Caveats on the Use of this Index
The data in this index continues to be revised up to 3 months following initial reporting. The revision usually is not significant enough to change the interpretation of each month’s data in real-time. Generally, there are also annual revisions to this data series.
The methodology used by the US Census to seasonally adjust the data is not providing a realistic understanding of the month-to-month movements of the data. One reason is that US Census uses data over multiple years which includes the largest modern recession which likely distorts the analysis. Further, Econintersect believes there has been a fundamental shift in seasonality in the aftermath of the Great Recession of 2007 – the New Normal.
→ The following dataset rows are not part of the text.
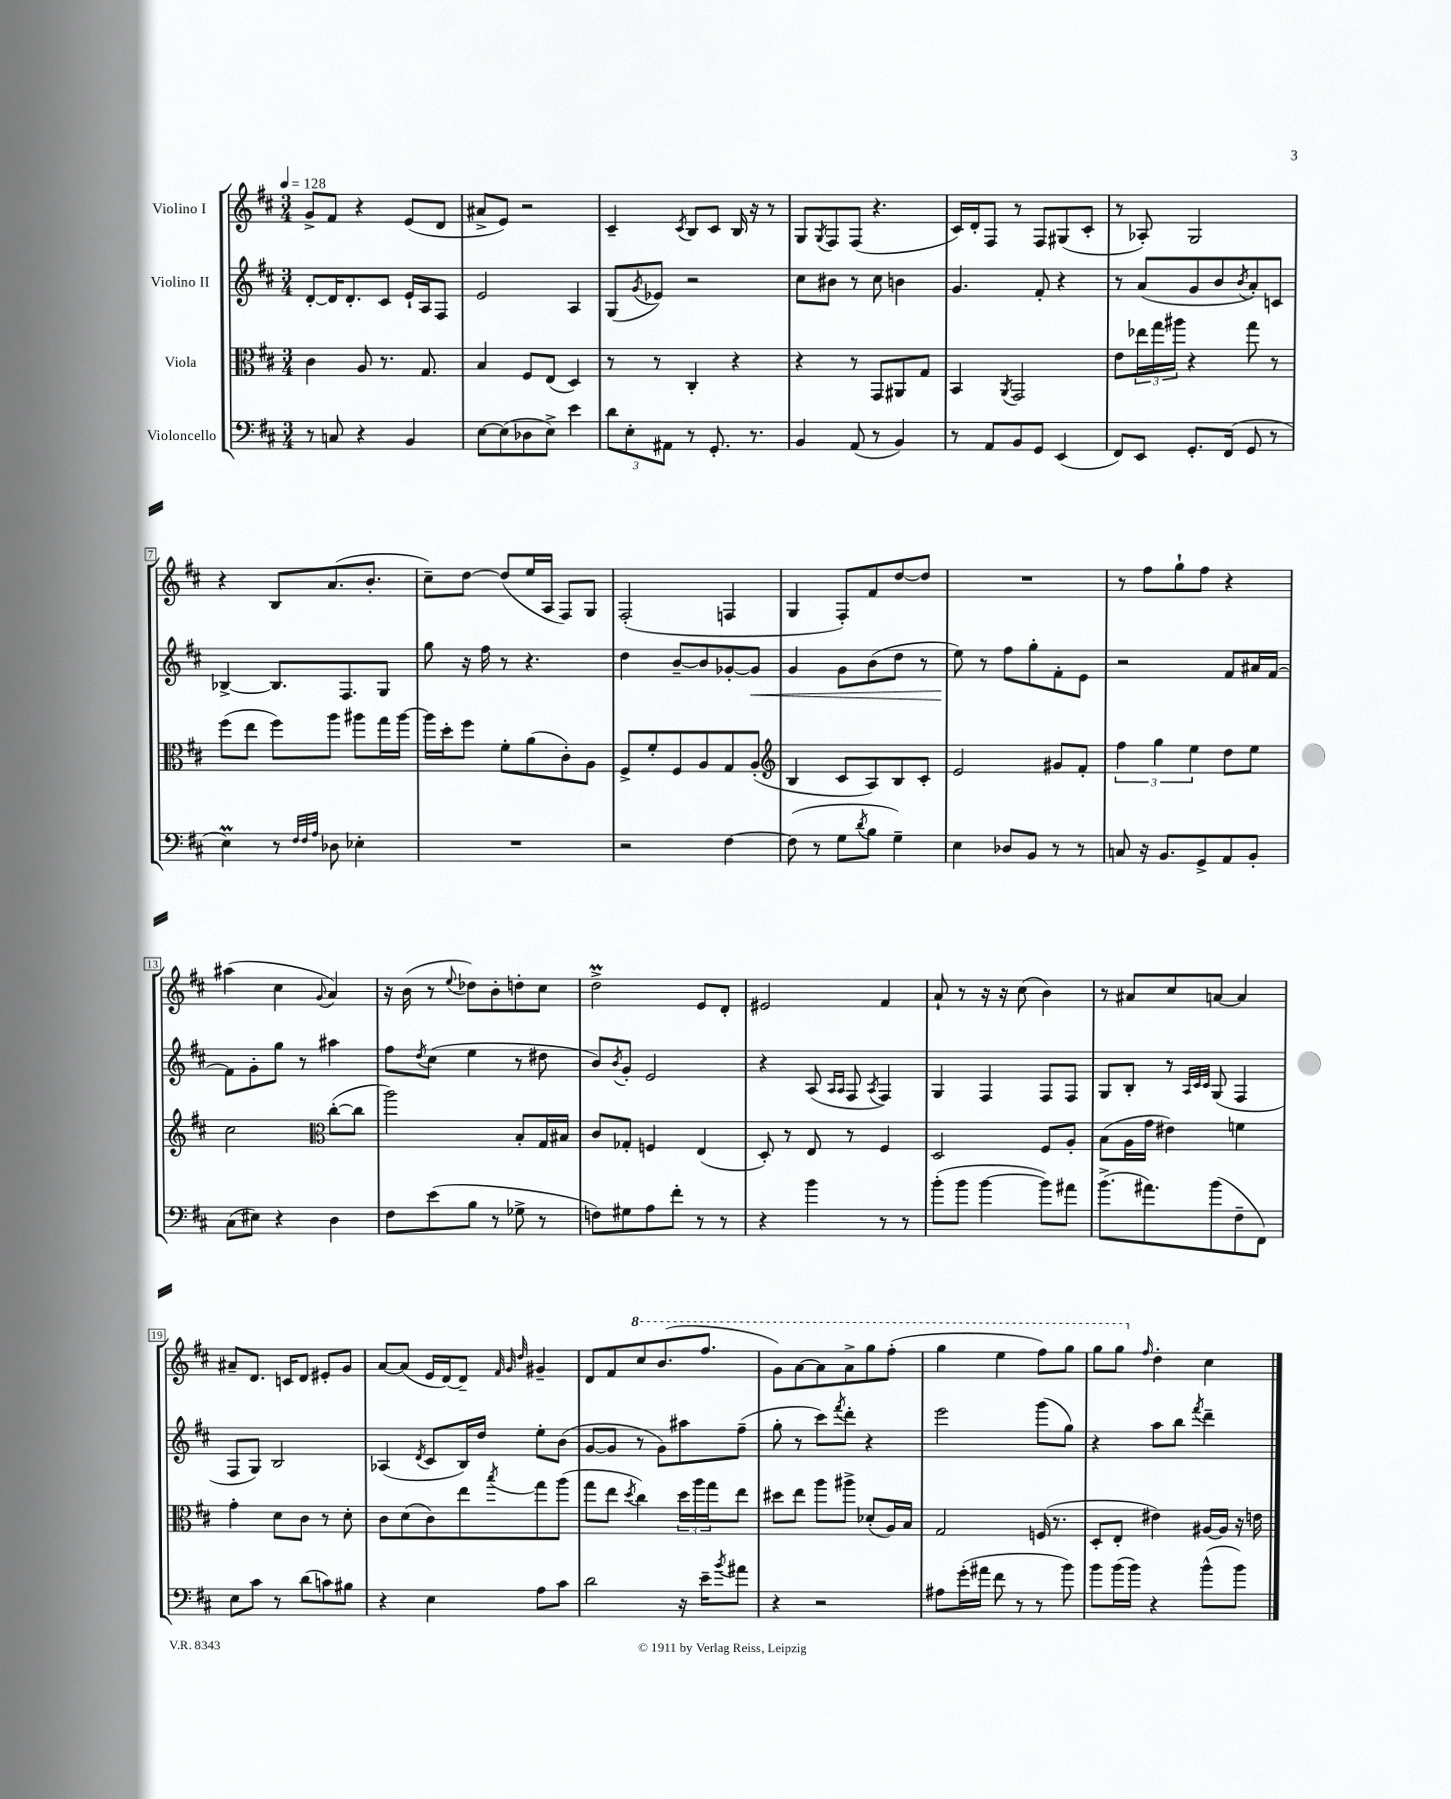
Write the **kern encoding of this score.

**kern	**kern	**kern	**dynam	**kern
*part4	*part3	*part2	*part2	*part1
*staff4	*staff3	*staff2	*staff2	*staff1
*I"Violoncello	*I"Viola	*I"Violino II	*	*I"Violino I
*clefF4	*clefC3	*clefG2	*	*clefG2
*k[f#c#]	*k[f#c#]	*k[f#c#]	*	*k[f#c#]
*M3/4	*M3/4	*M3/4	*	*M3/4
*MM128	*MM128	*MM128	*	*MM128
=1	=1	=1	=1	=1
8r	4c#\	[8d'/L	.	8g^/L
8Cn/	.	16d/K]	.	8f#/J
.	.	8.d'/	.	.
4r	8A/	.	.	4r
.	8.r	8c#/J	.	.
4BB/	.	16e`/LL	.	(8e/L
.	8.G/	16A/J	.	.
.	.	8F#/J	.	8d/J
=2	=2	=2	=2	=2
[8E\L	4B/	2e/	.	8a#X^/L
(8E\]	.	.	.	8e/J)
8D-X\	8F#/L	.	.	2r
8E^\J)	(8E/J	.	.	.
4e\	4D/)	4A/	.	.
=3	=3	=3	=3	=3
12d\L	8r	(8G/L	.	4c#~/
12E'\	.	.	.	.
.	.	8qg/	.	.
.	8r	8e-X/J)	.	.
12AA#X\J	.	.	.	.
.	.	.	.	8qc#/
8r	4C#'/	2r	.	8B/L
8.GG'/	.	.	.	8c#/J
.	4r	.	.	16B/
8.r	.	.	.	16r
.	.	.	.	8r
=4	=4	=4	=4	=4
4BB/	4r	8cc#\L	.	8G/L
.	.	.	.	8qG/
.	.	8b#X\J	.	8F#/
(8AA/	8r	8r	.	(8F#/J
8r	8GG/L	8cc#\	.	4.r
4BB/)	8AA#X/	4bn\	.	.
.	8G/J	.	.	.
=5	=5	=5	=5	=5
8r	4BB/	4.g/	.	16c#/LL)
.	.	.	.	16d'/J
8AA/L	.	.	.	8F#/J
.	8qAA/	.	.	.
8BB/	2GG/	.	.	8r
8GG/J	.	8f#'/	.	8F#/L
(4EE/	.	4r	.	(8G#X/
.	.	.	.	8c#'/J
=6	=6	=6	=6	=6
8FF#/L)	8e\L	8r	.	8r
8EE/J	24ee-X\L	(8a/L	.	8A-X'/)
.	24gg\	.	.	.
.	24aa#X\JJ	.	.	.
8.GG'/L	4r	8g/	.	2G/
.	.	8b/	.	.
(16FF#/Jk	.	.	.	.
.	.	8qb/	.	.
8GG/	8gg\	8a'/)	.	.
8r	8r	8cn/J	.	.
!!LO:LB:g=z
=7	=7	=7	=7	=7
4EM\)	(8ff#\L	[4B-X^/	.	4r
.	8ee\J	.	.	.
8r	8ff#\L)	8.B-/L]	.	8B/L
32qqF#/LLL	.	.	.	.
32qqF#/	.	.	.	.
32qqA/JJJ	.	.	.	.
8D-X\	8aa\J	.	.	(8.a/
.	.	8.F#/	.	.
4E-X'\	8aa#X\L	.	.	.
.	.	.	.	8.b'/J
.	16gg\L	8G/J	.	.
.	[16aa#\JJ	.	.	.
=8	=8	=8	=8	=8
2.r	16aa#\LL]	8gg\	.	8cc#~\L)
.	16dd'\J	.	.	.
.	8ff#\J	16r	.	[8dd\J
.	.	16ff#\	.	.
.	8f#'\L	8r	.	(8dd/L]
.	(8a\	4.r	.	16ee/L
.	.	.	.	16A/JJ
.	8c#'\)	.	.	8F#/L)
.	8A\J	.	.	8G/J
=9	=9	=9	=9	=9
2r	8F#^/L	4dd\	.	(2F#'/
.	8f#'/	.	.	.
.	8F#/	[8b~/L	.	.
.	8A/	8b/]	.	.
[4F#\	8G/	[8g-X'/	.	4Fn/
!	!	!	!LO:HP:b	!
.	(8A'/J	8g-/J]	<	.
=10	=10	=10	=10	=10
*	*clefG2	*	*	*
(8F#\]	4B/	4g/	.	4G/
8r	.	.	.	.
8G\L	8c#/L	8g\L	.	8F#'/L)
8qd/	.	.	.	.
8B\J	8A/)	(8b\	.	8f#/
4G~\)	8B/	8dd\J	.	[8dd/
.	8c#'/J	8r	.	8dd/J]
=11	=11	=11	=11	=11
4E\	2e/	8ee\)	.	2.r
.	.	8r	[	.
8D-X/L	.	8ff#\L	.	.
8BB/J	.	8gg'\	.	.
8r	8g#X/L	8f#'\	.	.
8r	8f#'/J	8e\J	.	.
=12	=12	=12	=12	=12
8Cn/	6ff#\	2r	.	8r
16r	.	.	.	8ff#\L
.	6gg\	.	.	.
8.BB/L	.	.	.	.
.	.	.	.	8gg`\
.	6ee\	.	.	.
8GG^/	.	.	.	8ff#\J
8AA/	8dd\L	8f#/L	.	4r
8BB'/J	8ee\J	16a#X/L	.	.
.	.	[16f#/JJ	.	.
!!LO:LB:g=z
=13	=13	=13	=13	=13
(8C#\L	2cc#\	8f#\L]	.	(4aa#X\
8E#X\J)	.	8g'\	.	.
4r	.	8gg\J	.	4cc#\
.	.	8r	.	.
*	*clefC3	*	*	*
.	.	.	.	8qqg/
4D\	([8cc#'\L	4aa#X\	.	4a/)
.	8cc#\J]	.	.	.
=14	=14	=14	=14	=14
8F#\L	2aa\)	8ff#\L	.	16r
.	.	.	.	(16b\
.	.	8qdd/	.	.
(8e\	.	(8cc#\J	.	8r
.	.	.	.	8qqee/
8B\J	.	4ee\	.	8dd-X\L)
8r	.	.	.	8b'\
8G-X^\	8B'/L	8r	.	8ddn'\
8r	16G/L	8dd#X\	.	8cc#\J
.	16B#X/JJ	.	.	.
=15	=15	=15	=15	=15
8Fn\L)	8c#/L	8b/L)	.	2ddM^\
.	.	8qb/	.	.
8G#X\	8G-X'/J	8g'/J	.	.
8A\	4Fn/	2e/	.	.
8f#'\J	.	.	.	.
8r	(4E/	.	.	8e/L
8r	.	.	.	8d'/J
=16	=16	=16	=16	=16
4r	8D'/)	4r	.	2e#X/
.	8r	.	.	.
4b\	8E/	(8A/	.	.
.	.	16qqA/LL	.	.
.	.	16qqA/JJ	.	.
.	8r	8F#/	.	.
.	.	8qA/	.	.
8r	4F#/	4F#/)	.	4f#/
8r	.	.	.	.
=17	=17	=17	=17	=17
(8b'\L	2D/	4G/	.	8a`/
8b\J	.	.	.	8r
[4b\	.	4F#/	.	16r
.	.	.	.	16r
.	.	.	.	(8cc#\
8b\L])	8F#/L	8F#/L	.	4b\)
8a#X\J	8A'/J	8F#/J	.	.
=18	=18	=18	=18	=18
(8.b^\L	(8B\L	8G/L	.	8r
.	16A\L	8B'/J	.	8a#X/L
8.a#X\)	16g\JJ	.	.	.
.	4e#X\)	8r	.	8cc#/
.	.	32qqA/LLL	.	.
.	.	32qqc#/	.	.
.	.	32qqc#/JJJ	.	.
(8b\	.	(8G/	.	[8an/J
8F#~\	4fn\	4F#/	.	4a/]
8FF#\J)	.	.	.	.
!!LO:LB:g=z
=19	=19	=19	=19	=19
8E\L	4g'\	8F#/L	.	8a#X~/L
8c#\J	.	8G/J)	.	8.d/J
8r	8d\L	2B/	.	.
.	.	.	.	16cn/KL
(8d\L	8c#\J	.	.	8d/J
8cn\)	8r	.	.	8e#X'/L
8B#X\J	8d'\	.	.	8g/J
=20	=20	=20	=20	=20
4r	8c#\L	(4A-X/	.	[8a/L
.	(8d\	.	.	(8a/J]
.	.	8qd/	.	.
4E\	8c#\)	8c#/L	.	16e/LL
.	.	.	.	[16d/J)
.	8ee\	16B/L)	.	8d~/J]
.	.	16dd/JJ	.	.
.	.	.	.	32qqf#/
.	.	.	.	32qqg/
.	8qbb/	.	.	32qqdd/
8A\L	8gg\	8ee'\L	.	4g#X~/
8c#\J	(8aa\J	(8b\J	.	.
=21	=21	=21	=21	=21
2d\	8gg\L	[8g/L	.	8d/L
.	8ee\J	8g/J]	.	8f#/
.	8qdd/	.	.	.
*	*	*	*	*8va
.	4cc#\)	8r	.	8ccc#/
.	.	8g\L)	.	(8.bb/
16r	24dd\LL	8aa#X\	.	.
.	24aa\	.	.	.
16e~\KL	.	.	.	8.fff#/J
.	24gg\J	.	.	.
8qb/	.	.	.	.
8a#X\J	8ee\J	(8ff#~\J	.	.
=22	=22	=22	=22	=22
4r	8dd#X\L	8gg'\	.	8gg\L)
.	8ee\J	8r	.	[8aa\
2r	8aa\L	8ccc#\L)	.	8aa\]
.	.	8qfff#/	.	.
.	8aa#X^\J	8ddd'\J	.	8aa^\
.	(8d-X'/L	4r	.	8ggg\
.	16A/L)	.	.	(8fff#'\J
.	16B/JJ	.	.	.
=23	=23	=23	=23	=23
8A#X\L	2G/	2eee\	.	4ggg\
(16g'\L	.	.	.	.
16a#X\JJ	.	.	.	.
8f#\	.	.	.	4eee\
8r	.	.	.	.
8r	(16Fn/	(8ggg\L	.	8fff#\L)
.	8.r	.	.	.
8b\)	.	8gg\J)	.	8ggg\J
=24	=24	=24	=24	=24
8b\L	8D'/L	4r	.	8ggg\L
(16b\L	8E'/J	.	.	8ggg\J
16b\JJ)	.	.	.	.
*	*	*	*	*X8va
.	.	.	.	16qqff#/
4r	4e#X\)	8aa\L	.	4dd'\
.	.	8bb\J	.	.
.	.	8qfff#/	.	.
(8b^^\L	[16A#X/LL	4ddd~\	.	4cc#\
.	16A#/JJ]	.	.	.
8b\J)	16r	.	.	.
.	16en\	.	.	.
==	==	==	==	==
*-	*-	*-	*-	*-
Econintersect determines the month-over-month change by subtracting the current month’s year-over-year change from the previous month’s year-over-year change. This is the best of the bad options available to determine month-over-month trends – as the preferred methodology would be to use multi-year data (but the New Normal effects and the Great Recession distort historical data).
This series is NOT inflation-adjusted. To make this adjustment Econintersect uses the PPI – subindex Total Wholesale AWHLTRAWHLTR.
As economic indicators go, wholesale sales and inventories are poor at spotting economic problems. Wholesale data did not start contracting during the Great Recession until October 2008.